Et ce n'est pas faux. Rien que ne plus entendre tous mes proches me parler de ma graisse à longueur de temps ou m'espionner dès que j'ouvre la bouche pour me nourrir enlevera une partie du problème. S'ils me laissent me débrouiller, qu'ils me font confiance, et qu'ils se contentent juste de vivre avec moi, de m'aimer et de me soutenir, c'est déjà bien mieux. Cela instaure un contexte plus propice au renouveau. Plutôt qu'une vague déprime mêlée à de la honte personnelle d'être moi-même, et l'impression désagréable qu'ils ne m'aiment pas tant que ça pour toujours me pointer du doigt et me blesser.
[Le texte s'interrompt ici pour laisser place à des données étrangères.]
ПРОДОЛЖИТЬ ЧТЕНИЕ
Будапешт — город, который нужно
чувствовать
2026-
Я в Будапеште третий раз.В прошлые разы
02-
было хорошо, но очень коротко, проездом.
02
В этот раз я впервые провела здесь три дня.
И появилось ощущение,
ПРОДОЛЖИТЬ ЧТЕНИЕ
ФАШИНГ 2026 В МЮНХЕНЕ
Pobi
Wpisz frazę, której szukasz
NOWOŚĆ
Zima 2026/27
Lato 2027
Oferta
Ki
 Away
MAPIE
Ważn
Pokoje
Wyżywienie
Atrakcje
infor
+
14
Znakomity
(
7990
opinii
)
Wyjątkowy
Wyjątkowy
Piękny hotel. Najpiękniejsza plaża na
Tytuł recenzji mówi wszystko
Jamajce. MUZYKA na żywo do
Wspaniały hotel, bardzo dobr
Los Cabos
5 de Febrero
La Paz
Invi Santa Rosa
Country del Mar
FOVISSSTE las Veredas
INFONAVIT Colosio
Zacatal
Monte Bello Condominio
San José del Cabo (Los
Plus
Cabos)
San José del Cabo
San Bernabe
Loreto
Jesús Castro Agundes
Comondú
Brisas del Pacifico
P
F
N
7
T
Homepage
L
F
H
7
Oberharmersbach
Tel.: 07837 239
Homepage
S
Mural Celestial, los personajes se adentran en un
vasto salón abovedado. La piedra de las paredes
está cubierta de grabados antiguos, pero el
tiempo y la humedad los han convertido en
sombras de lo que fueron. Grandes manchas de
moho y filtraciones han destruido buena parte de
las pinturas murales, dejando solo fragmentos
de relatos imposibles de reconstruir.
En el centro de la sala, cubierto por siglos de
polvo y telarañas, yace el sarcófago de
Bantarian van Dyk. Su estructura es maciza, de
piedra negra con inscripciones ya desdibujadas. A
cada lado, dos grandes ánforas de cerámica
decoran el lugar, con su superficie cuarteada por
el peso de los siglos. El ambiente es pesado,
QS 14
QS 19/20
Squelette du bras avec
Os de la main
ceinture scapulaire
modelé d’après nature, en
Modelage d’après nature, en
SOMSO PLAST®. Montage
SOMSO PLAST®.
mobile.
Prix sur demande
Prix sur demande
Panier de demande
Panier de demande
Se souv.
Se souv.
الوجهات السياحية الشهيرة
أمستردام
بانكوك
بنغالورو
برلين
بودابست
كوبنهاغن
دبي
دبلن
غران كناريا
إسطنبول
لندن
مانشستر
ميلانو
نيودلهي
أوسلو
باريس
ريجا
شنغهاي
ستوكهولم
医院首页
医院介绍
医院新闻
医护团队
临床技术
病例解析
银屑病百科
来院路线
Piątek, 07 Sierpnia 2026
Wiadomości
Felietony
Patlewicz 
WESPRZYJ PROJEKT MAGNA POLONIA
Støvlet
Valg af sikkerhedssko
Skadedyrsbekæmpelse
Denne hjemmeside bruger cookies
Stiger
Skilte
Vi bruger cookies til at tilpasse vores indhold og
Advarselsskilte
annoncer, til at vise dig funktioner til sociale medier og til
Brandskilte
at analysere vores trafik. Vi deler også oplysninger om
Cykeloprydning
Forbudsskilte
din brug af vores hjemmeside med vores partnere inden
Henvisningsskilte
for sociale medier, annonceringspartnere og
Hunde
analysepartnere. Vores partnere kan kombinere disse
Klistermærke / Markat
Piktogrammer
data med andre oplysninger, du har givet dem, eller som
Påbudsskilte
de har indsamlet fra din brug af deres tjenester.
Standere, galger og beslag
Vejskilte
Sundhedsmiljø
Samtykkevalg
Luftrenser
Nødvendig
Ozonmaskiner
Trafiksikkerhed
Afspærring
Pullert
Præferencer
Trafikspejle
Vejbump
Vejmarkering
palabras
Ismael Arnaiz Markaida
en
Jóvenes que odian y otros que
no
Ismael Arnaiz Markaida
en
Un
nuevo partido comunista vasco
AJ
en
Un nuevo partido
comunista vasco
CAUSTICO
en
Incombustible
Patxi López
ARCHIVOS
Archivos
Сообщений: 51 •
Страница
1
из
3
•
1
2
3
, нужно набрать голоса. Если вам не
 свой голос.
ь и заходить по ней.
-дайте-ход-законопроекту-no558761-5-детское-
C'est tout ce que je leur demande, finalement. De m'aimer. De comprendre que derrière mes dizaines de kilos en trop, il y a un coeur, des sentiments, une personne qui a bien conscience du problème. Et ce n'est pas parce qu'ils arrêteront de me rabâcher leur leçon de morale et de nutrition que je me laisserais aller, bien au contraire. De la compréhension, de la tolérance, ce n'est que du bonheur. Et là où il y a du bonheur, il y a plus de chances d'y avoir la réussite. Je me fais confiance. Je vais continuer les séances d'hypnose et fournir un travail pour y arriver. Même si ça prend du temps, même si je dois parfois me contrôler... L'hypnotiseur m'a fait voir les choses d'une manière tellement... parlante, que je ne peux pas faire autrement que d'essayer. Il le faut. Cette personne que je veux être est en moi, mais c'est à moi de casser tous les obstacles qui m'empêchent de l'atteindre. Ces obstacles, ce sont les kilos, et tous les inconvénients qui en découlent : ma confiance en moi, ma joie de vivre limitée, mon envie permanente de m'effacer, ma colère aussi.

Je sais que je suis grosse. Je n'ai pas besoin de vous pour me le rappeler, seulement pour m'aider à y remédier, cela me suffira amplement.